▶ ASSIGNMENT
Below is a block of records; reproduce all of them exactly and leave out any pictures.

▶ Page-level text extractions
>>>>

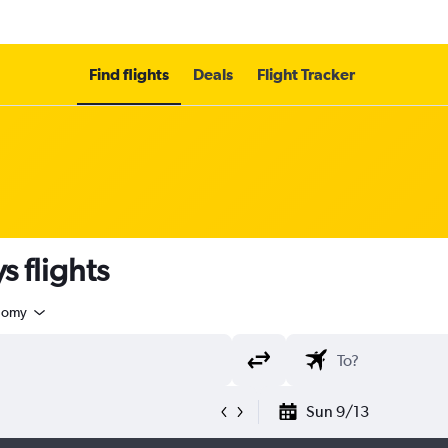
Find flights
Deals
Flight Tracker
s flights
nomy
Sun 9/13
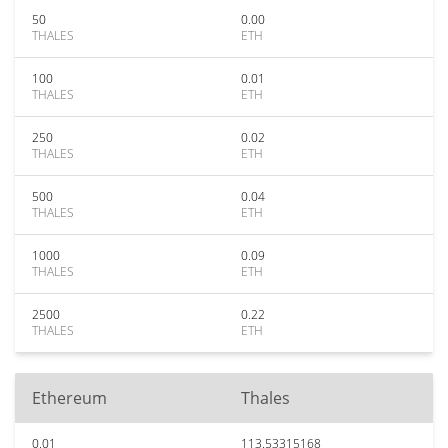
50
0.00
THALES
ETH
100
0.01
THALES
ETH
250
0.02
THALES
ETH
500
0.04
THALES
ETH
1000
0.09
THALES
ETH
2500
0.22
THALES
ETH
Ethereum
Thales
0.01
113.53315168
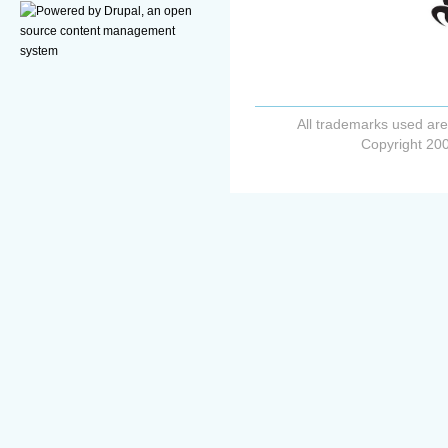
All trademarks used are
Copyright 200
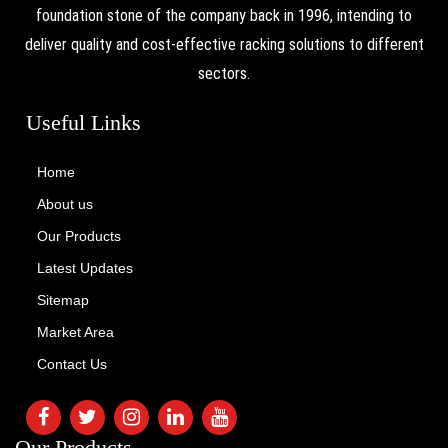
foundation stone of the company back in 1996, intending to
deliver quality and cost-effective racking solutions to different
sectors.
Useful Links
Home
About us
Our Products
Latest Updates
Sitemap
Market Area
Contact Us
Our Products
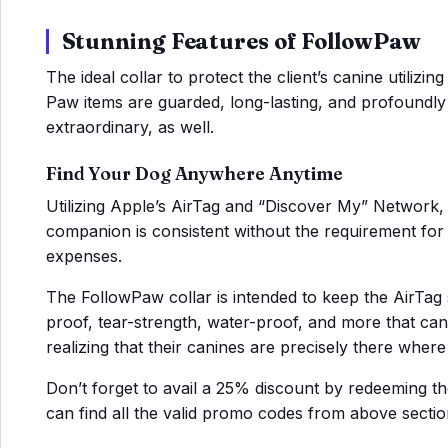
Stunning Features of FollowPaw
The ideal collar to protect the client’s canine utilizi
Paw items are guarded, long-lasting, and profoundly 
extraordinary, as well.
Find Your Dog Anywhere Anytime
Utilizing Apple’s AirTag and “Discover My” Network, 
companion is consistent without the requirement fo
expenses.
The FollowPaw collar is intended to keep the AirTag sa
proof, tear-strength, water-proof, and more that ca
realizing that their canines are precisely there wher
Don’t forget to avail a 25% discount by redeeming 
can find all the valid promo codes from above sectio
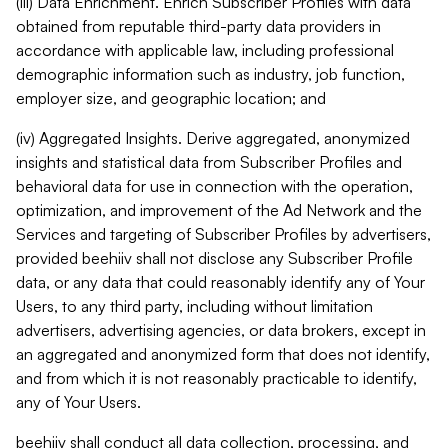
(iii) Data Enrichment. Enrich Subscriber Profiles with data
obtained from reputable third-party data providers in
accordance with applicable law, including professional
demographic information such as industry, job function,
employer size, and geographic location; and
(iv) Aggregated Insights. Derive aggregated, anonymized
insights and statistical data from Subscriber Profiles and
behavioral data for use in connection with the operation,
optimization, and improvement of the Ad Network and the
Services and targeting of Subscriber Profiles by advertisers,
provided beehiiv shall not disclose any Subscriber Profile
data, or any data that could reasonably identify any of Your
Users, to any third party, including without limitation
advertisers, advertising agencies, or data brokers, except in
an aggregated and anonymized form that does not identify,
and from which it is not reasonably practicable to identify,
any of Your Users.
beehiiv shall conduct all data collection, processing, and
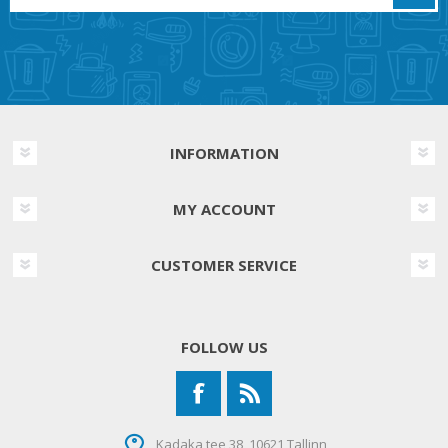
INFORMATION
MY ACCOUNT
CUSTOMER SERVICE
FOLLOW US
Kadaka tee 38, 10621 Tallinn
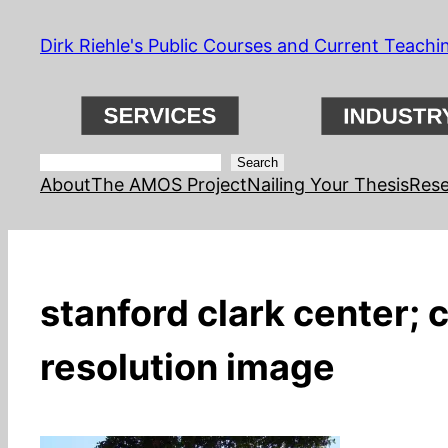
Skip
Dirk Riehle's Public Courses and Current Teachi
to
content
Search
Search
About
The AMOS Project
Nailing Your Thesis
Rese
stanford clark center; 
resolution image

<<<<

▶ RESULT BELOW
Find flights
Deals
Flight Tracker
s flights
nomy
Sun 9/13
50
0.00
THALES
ETH
100
0.01
THALES
ETH
250
0.02
THALES
ETH
500
0.04
THALES
ETH
1000
0.09
THALES
ETH
2500
0.22
THALES
ETH
Ethereum
Thales
0.01
113.53315168
All trademarks used are
Copyright 200
foundation stone of the company back in 1996, intending to
deliver quality and cost-effective racking solutions to different
sectors.
Useful Links
Home
About us
Our Products
Latest Updates
Sitemap
Market Area
Contact Us
Our Products
Stunning Features of FollowPaw
The ideal collar to protect the client’s canine utilizi
Paw items are guarded, long-lasting, and profoundly 
extraordinary, as well.
Find Your Dog Anywhere Anytime
Utilizing Apple’s AirTag and “Discover My” Network, 
companion is consistent without the requirement fo
expenses.
The FollowPaw collar is intended to keep the AirTag sa
proof, tear-strength, water-proof, and more that ca
realizing that their canines are precisely there wher
Don’t forget to avail a 25% discount by redeeming 
can find all the valid promo codes from above sectio
(iii) Data Enrichment. Enrich Subscriber Profiles with data
obtained from reputable third-party data providers in
accordance with applicable law, including professional
demographic information such as industry, job function,
employer size, and geographic location; and
(iv) Aggregated Insights. Derive aggregated, anonymized
insights and statistical data from Subscriber Profiles and
behavioral data for use in connection with the operation,
optimization, and improvement of the Ad Network and the
Services and targeting of Subscriber Profiles by advertisers,
provided beehiiv shall not disclose any Subscriber Profile
data, or any data that could reasonably identify any of Your
Users, to any third party, including without limitation
advertisers, advertising agencies, or data brokers, except in
an aggregated and anonymized form that does not identify,
and from which it is not reasonably practicable to identify,
any of Your Users.
beehiiv shall conduct all data collection, processing, and
INFORMATION
MY ACCOUNT
CUSTOMER SERVICE
FOLLOW US
Kadaka tee 38, 10621 Tallinn
Skip
Dirk Riehle's Public Courses and Current Teachi
to
content
Search
Search
About
The AMOS Project
Nailing Your Thesis
Rese
stanford clark center; 
resolution image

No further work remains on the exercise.